I have a very intense relationship with the Netflix series Love. One night in 2016, I put it on, not knowing what to expect. Before I knew it, it was 6:00 a.m. and I’d gone through the whole first season. The same thing happened the year after, then again this year, which sadly sees the release of the final season. I adore this show; it’s a wonderful depiction of two broken people trying to find the best in themselves and each other. It’s a bumpy road, but it’s not as pessimistic as some other similar shows. You don’t have to be perfect to be happy, you just have to try to be better — that’s the overall message of the show, at least to me.

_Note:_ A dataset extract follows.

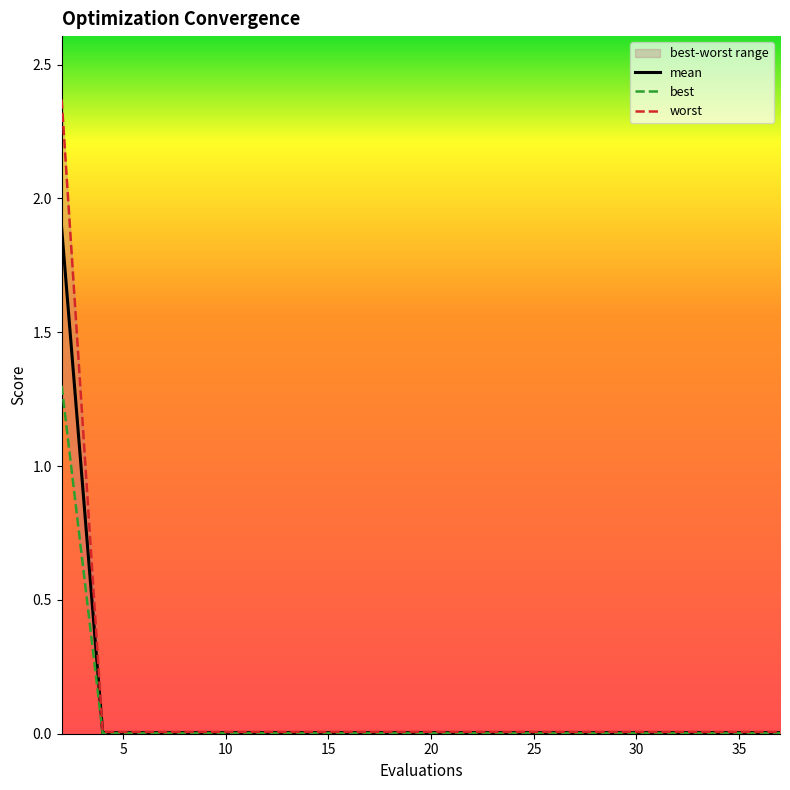

True or false: best has more than 2 points higher than both neighbors.

False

This season has much less emphasis on issues in Mickey and Gus’ relationship, apart from a few important scenes. For the most part, in fact, they seem to be pretty happy. The dumb arguments never go away, but we’re not at the point anymore where every fight threatens to break them apart. That’s not to say that it’s all hunky dory; the central relationship of the show is largely smooth sailing, but Gus is falling apart, more so than in previous seasons. They’re both in therapy (which, weirdly, is mentioned in episode one and then never again), which seems to be helping Mickey a lot. Gus, less so.
He’s always been insufferably paranoid, as well as kind of a pretentious jerk, but his frequent anger-related freak outs in season three create an almost unbearable tension. His manic breakdowns, juxtaposed with scenes of him putting on a perfectly happy face for Mickey, make you wonder when it’s all going to come crashing down. But it never really does, the tone is a little more uplifting this season (perhaps a byproduct of knowing that it’s their last), which is nice, but these darker undertones are still set up in the early episodes, only to never really go anywhere. There are places where it gets dark (the end of episode 10, for example), but in every case, there’s an easy fix that cheapens the show overall. There’s one too many generic tropes being used to make sure the ending is happy. It feels a little unearned, which dampens the mood of the final episode, but doesn’t stop it from being completely satisfying.
There’s still great stuff here, though. Pretty much all of the scenes with the child actors on Gus’ show are great; they do some fantastic stuff with them this year (though it’s a shame to see less of Tracie Thoms’ Susan. Bertie is great this year too, as is Chris, the purest, most adorable man on the face of the planet. Everyone around Gus and Mickey has a great arc this season. Actually, Gus and Mickey have great arcs on their own as well; it’s just their relationship that’s dull. Gus decides to make a short film, which is about as tumultuous as you’d expect. Mickey, however, is much more fascinating this year, since the first two seasons have been about her flaws and addictions, struggling to be better but never quite getting there. The Mickey of this season is on top of her game. She’s sober, she’s doing well at her job, she’s even making things work with Gus (who, as previously mentioned, is even worse this season). Apart from a few understandable, forgivable moments of rebellion, Mickey is a good and functional person in season three. The problem is, she’s constantly let down by all the people around her. There’s no moment in this season where she says the wrong thing or ruins a great night. There are, however, plenty of moments where Gus fully expects her too. And there are plenty more where Mickey’s good time gets ruined by someone else, be it her coworkers, roommates, or boyfriend. Out of everyone on the show, Mickey gets the most to work with this season, and she stands out in every single scene.
This is why the show stands out for me. This is why, in spite of the narrative blunders and all-too-easy ending, I will continue to adore this show — Gillian Jacobs. She sells every line of dialogue, every curt look, every single moment of screen time. Even when script and story line fail her, Gillian Jacobs is a diamond in the rough, never lackluster or lazy, always everything the show needs her to be. She was fun in Community, but her work on Love has proven to me that she is one of the greatest actresses working today. My biggest take away from this blunderous, hit-and-miss show, is that I want great things to happen for Gillian Jacobs. At times, this show didn’t deserve her talents, but she deserved this opportunity to let them shine. Please, hire Gillian Jacobs and put her in all of your things. I don’t care what you’re making, cast her. Support everything she’s in and support her. She’s one huge role away from becoming the most successful woman in Hollywood and she deserves all that and more.